Düşünün, Türk milli takımının maçı var.
11 kişi sahada canhıraş savaşıyor. Daha önce ilk 11'de yer almak için demeçler veren, PR yapanlar yedek kulübesinde kalmayı tercih ediyor. Sonra kulüp başkanı, teknik direktör 'sıra sizde' diye kulübeye gidiyor. Sahaya çıkmalarını istiyor. İsimleri anons ediliyor. Seyirci tribünden bağırıyor. Kulübedekiler duymamazlıktan geliyor.
Ne alakası var demeyin.
Kulübedekiler, Ekonomik İstikrar Kalkınma Paketi'ne destek vereceğini belirtip, sonra kafasını kuma gömen özel bankalara benziyor. Sahada top peşinde koşanlar da kamu bankalarına...
Rakamlara baksanız, özel bankaların kredi imkanı olmasına rağmen paranın üzerine yattıklarını anlarsınız.
***
Nasıl mı?
Biliyorsunuz, kredi vermek için birinci kaynak mevduat. Bankalar topladıkları mevduatın belli kısmını Merkez Bankası'na zorunlu karşılık olarak yatırıyor. Yüzde 80 civarında bir parayı kredi olarak kullandırıyor. İkinci kaynak ise özsermaye... Bankalar özkaynaklarının 7.3 katı kadar kredi verebiliyor.
Buna riayet eden var mı, derseniz...
Milli sorumluluk bilinciyle hareket eden kamu bankaları şu anda finansman kanallarının tamamını sonuna kadar açmış durumda. TL kredilerin, TL mevduata oranı yüzde 140. Özsermayelerinin 7.4 katı kadar parayı kredi olarak vatandaşa, sanayiciye, KOBİ'ye kullandırıyorlar.
***
Özel bankalarda bu oran kaç biliyor musunuz? 4.5... Yerli özel ve yabancı bankaların toplam özsermayesi 310 milyar lira. 2.2 trilyon liralık kredi plasmanı imkanı var.

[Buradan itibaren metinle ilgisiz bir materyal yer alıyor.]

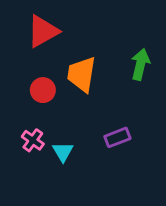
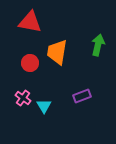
red triangle: (43, 31) -> (30, 22), turned 40

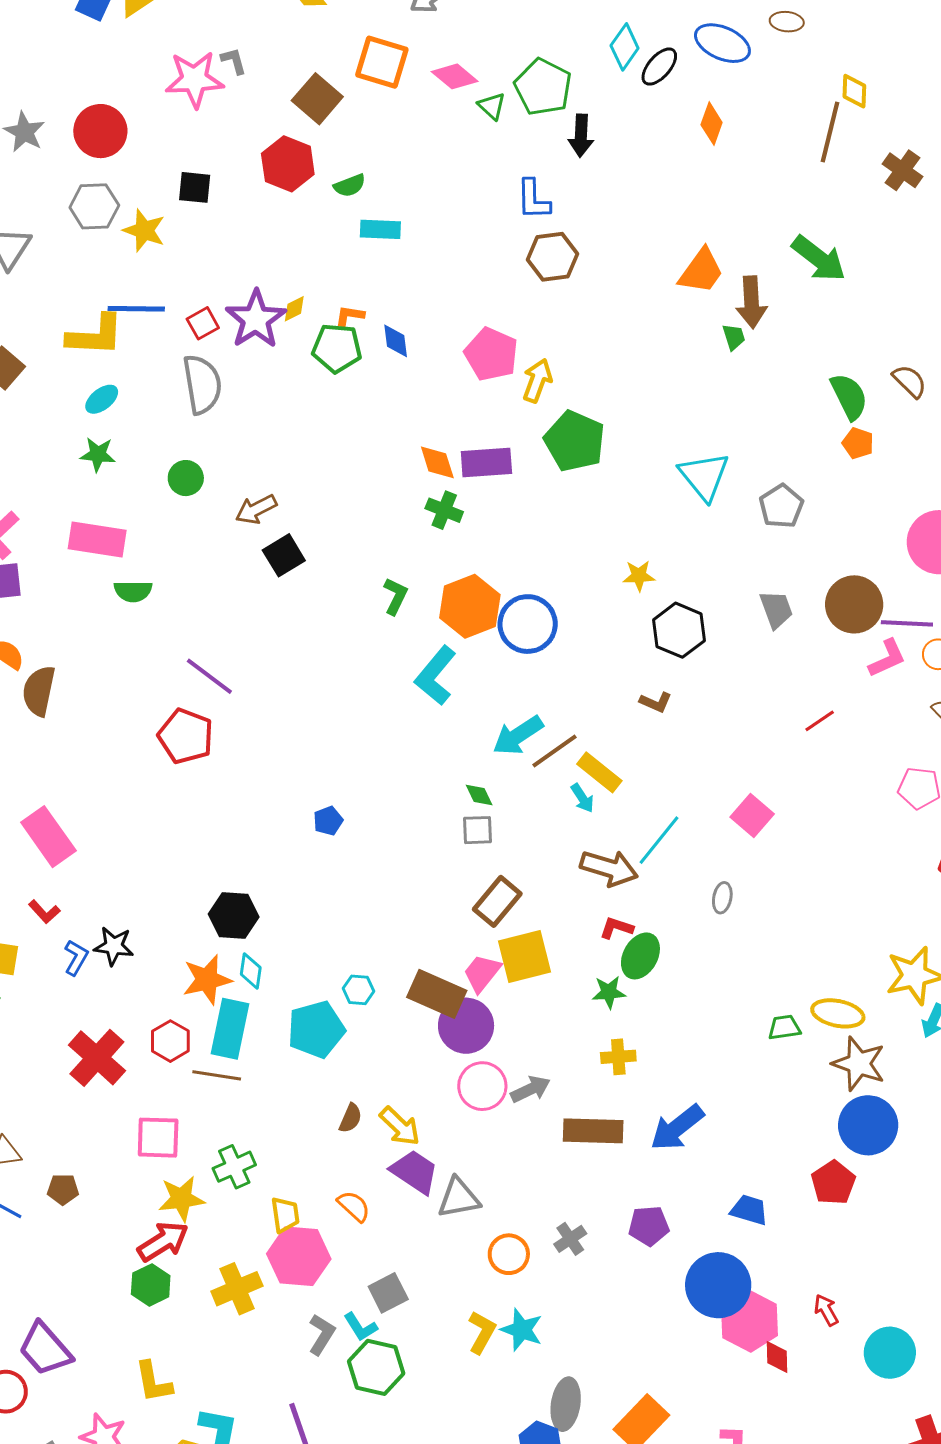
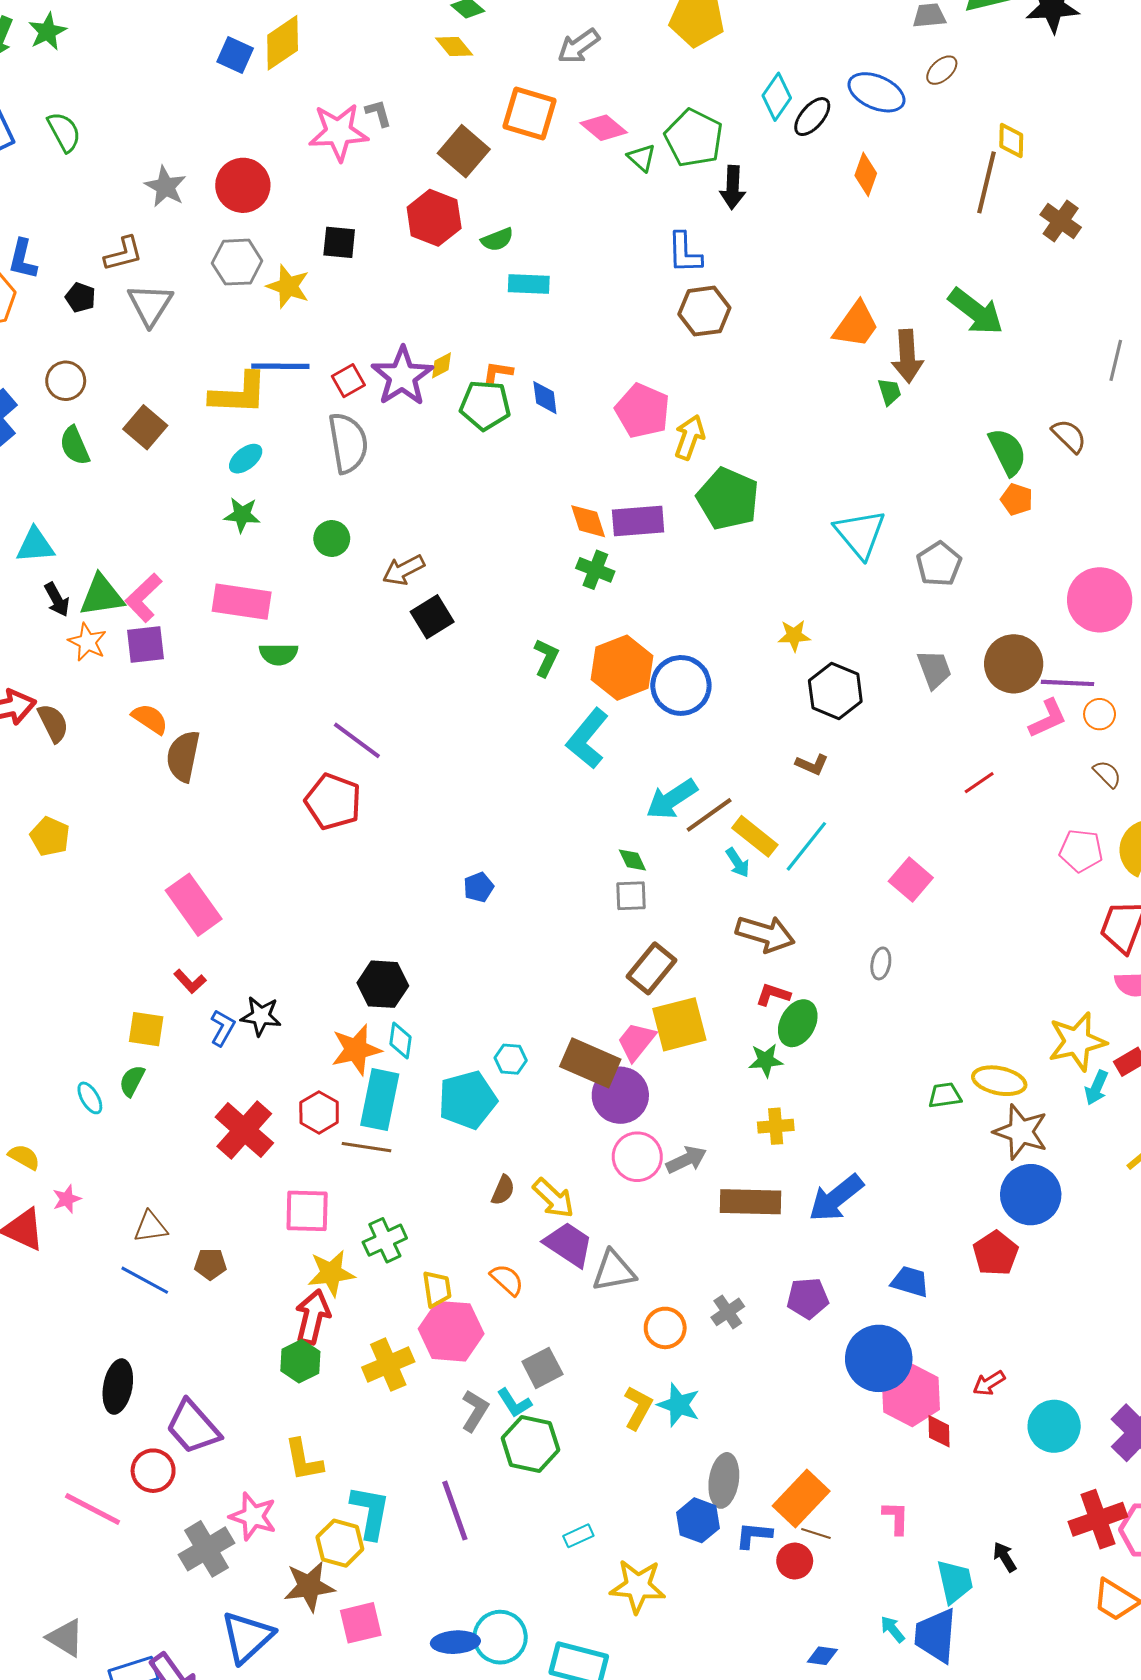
brown ellipse: (787, 22) -> (942, 70), turned -48
cyan line: (659, 840) -> (806, 846), moved
red arrow: (163, 1241) -> (313, 1317), turned -44
red arrow: (826, 1310) -> (989, 1383), turned -92

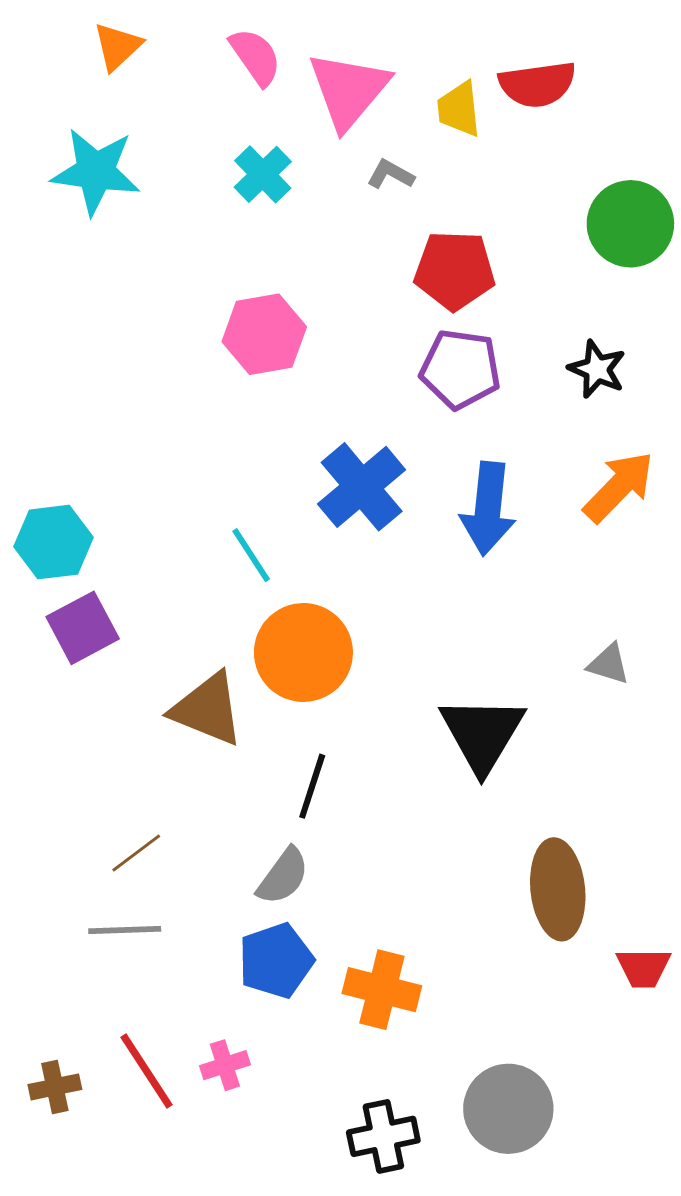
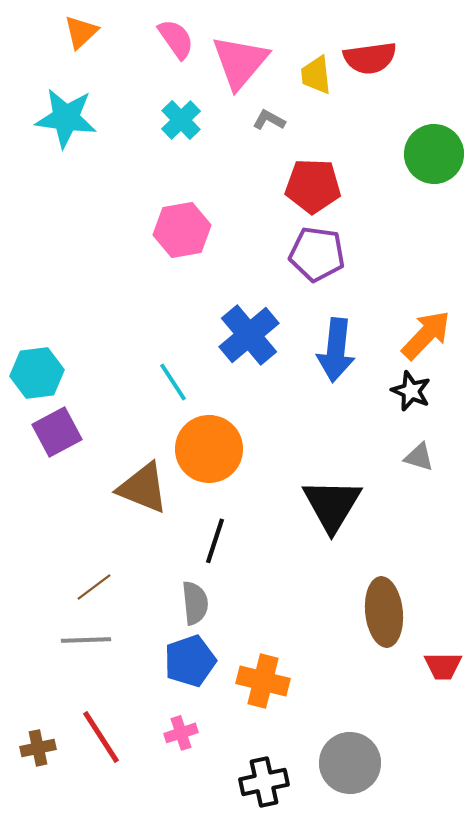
black star: (597, 369) -> (411, 391), moved
gray semicircle: (283, 876) -> (195, 603), turned -42
pink cross: (225, 1065) -> (181, 733), moved

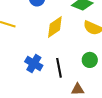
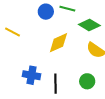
blue cross: (34, 64) -> (31, 75), turned -30

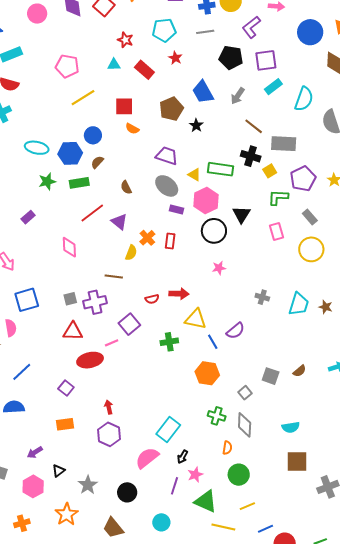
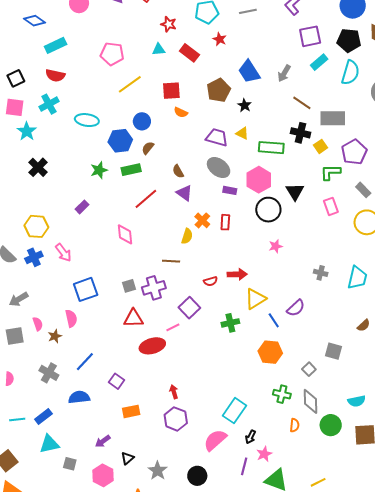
black pentagon: (231, 58) -> (349, 40), moved
cyan ellipse: (37, 148) -> (87, 120), moved
yellow triangle: (194, 175) -> (242, 133), moved
purple triangle: (119, 222) -> (184, 193), moved
yellow triangle: (196, 319) -> (255, 299), turned -40
brown semicircle: (299, 371) -> (364, 325), moved
purple square: (66, 388) -> (116, 381), moved
green circle: (239, 475) -> (331, 425), moved

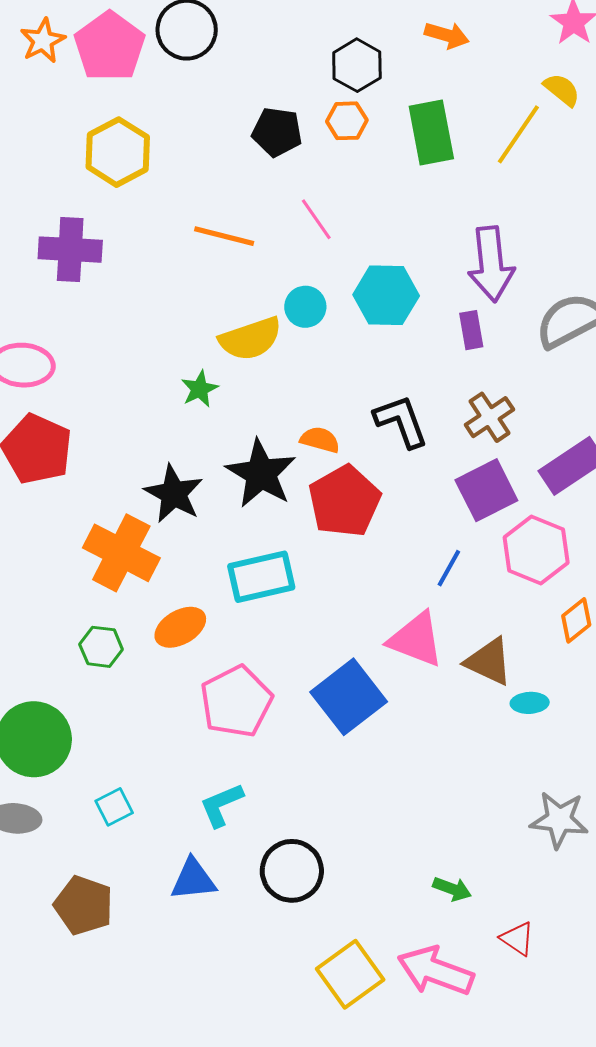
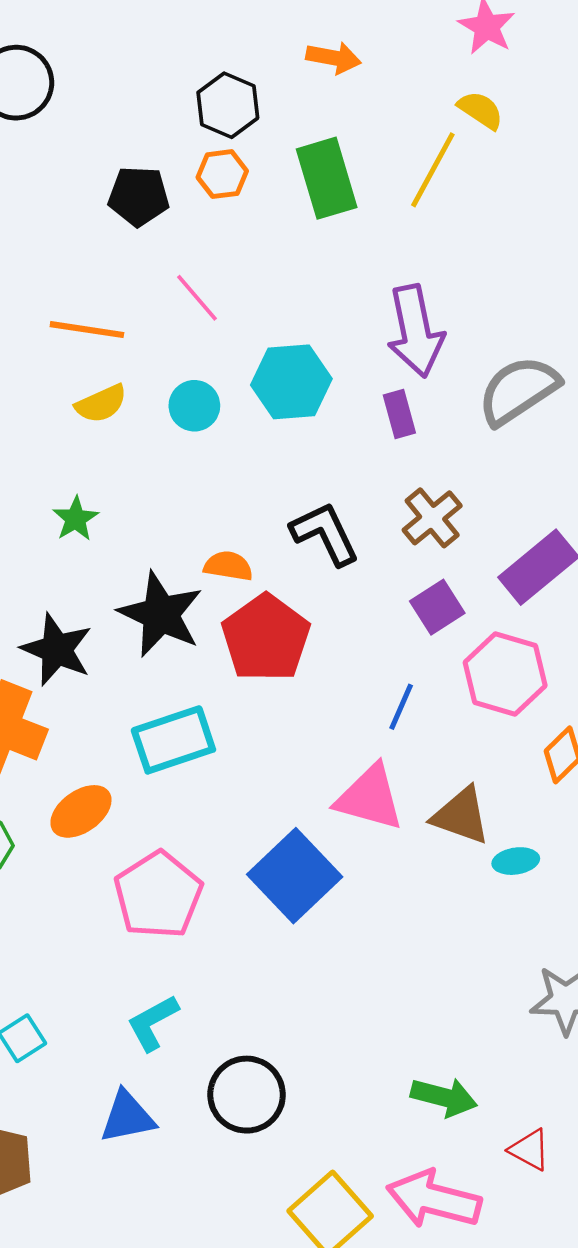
yellow semicircle: (250, 339) -> (101, 404), moved, size x0.7
purple square: (486, 490) -> (437, 607), size x0.7
green arrow: (452, 889) -> (444, 1097), size x1.4

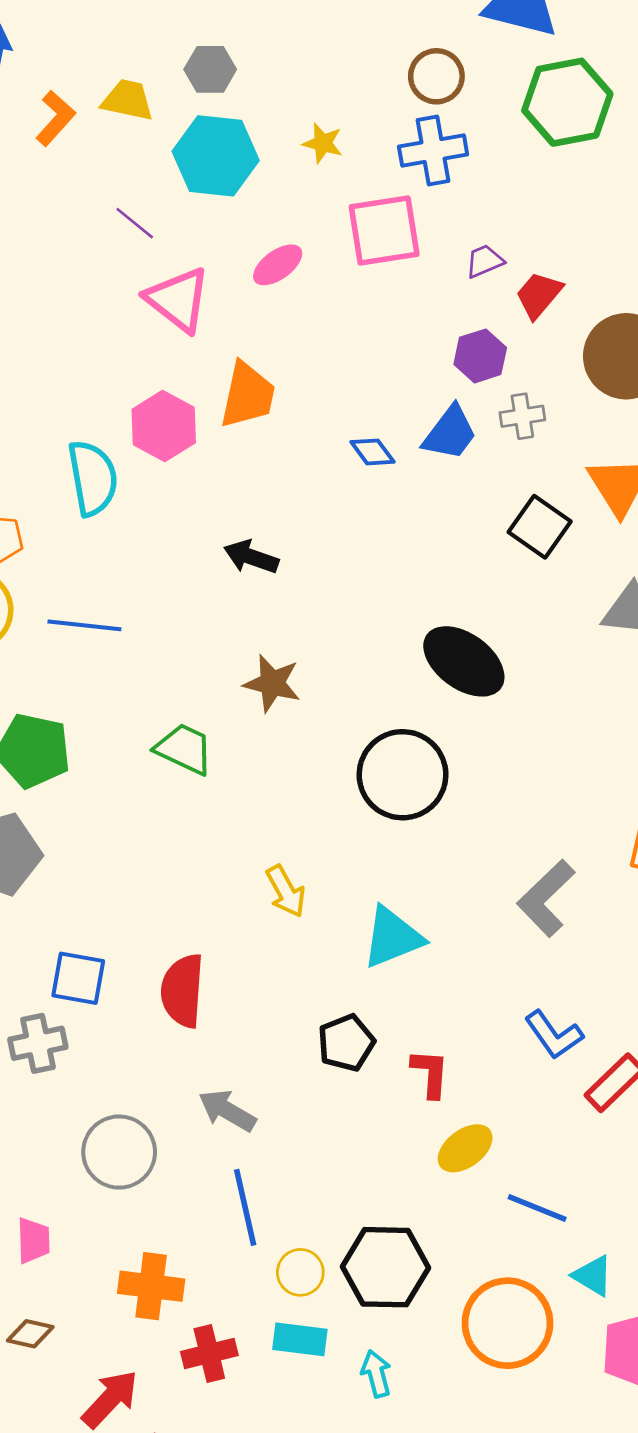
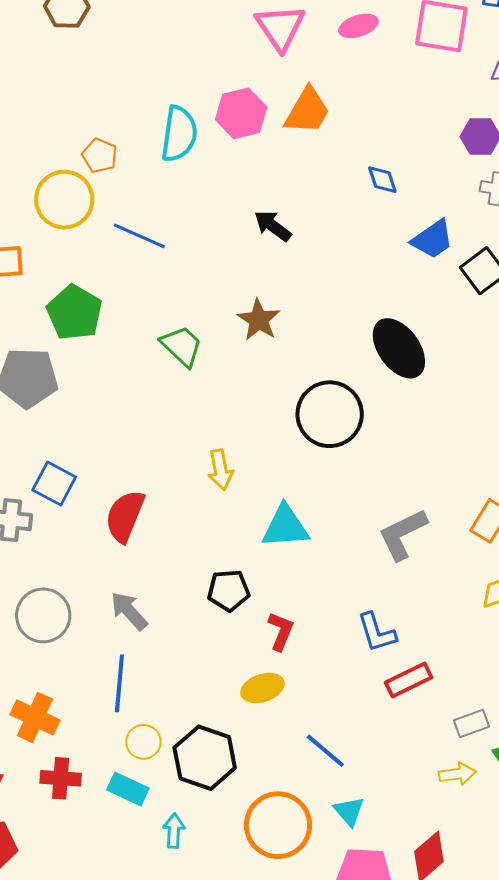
blue trapezoid: (450, 433) -> (433, 239), moved
yellow ellipse: (465, 1148) -> (262, 688), moved

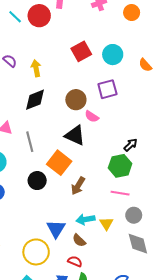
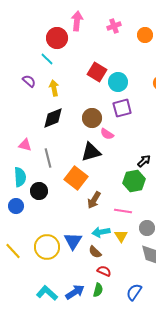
cyan line: (15, 17) -> (47, 59), moved
red square: (81, 51) -> (97, 72), turned -30
cyan circle: (113, 55) -> (118, 82), moved
black triangle: (75, 135) -> (91, 152), turned -40
black circle: (37, 181) -> (39, 191), moved
pink line: (120, 193) -> (123, 211), moved
yellow circle: (36, 252) -> (47, 247), moved
red semicircle: (75, 261) -> (104, 271), moved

Toplam kredi hacimleri 1.4 trilyon lira. Kaba bir hesapla, 800 milyar liralık kredi verme potansiyelini harekete geçirmiyorlar.
Anlayacağınız, imkanları olmasına rağmen ellerini taşın altına koyup, kredi kanallarını açmaya yanaşmıyorlar. Şu anda tamamı Boğaz manzaralı kulelerdeki ofislerinde ya da yalılarında gidişatı izliyorlar.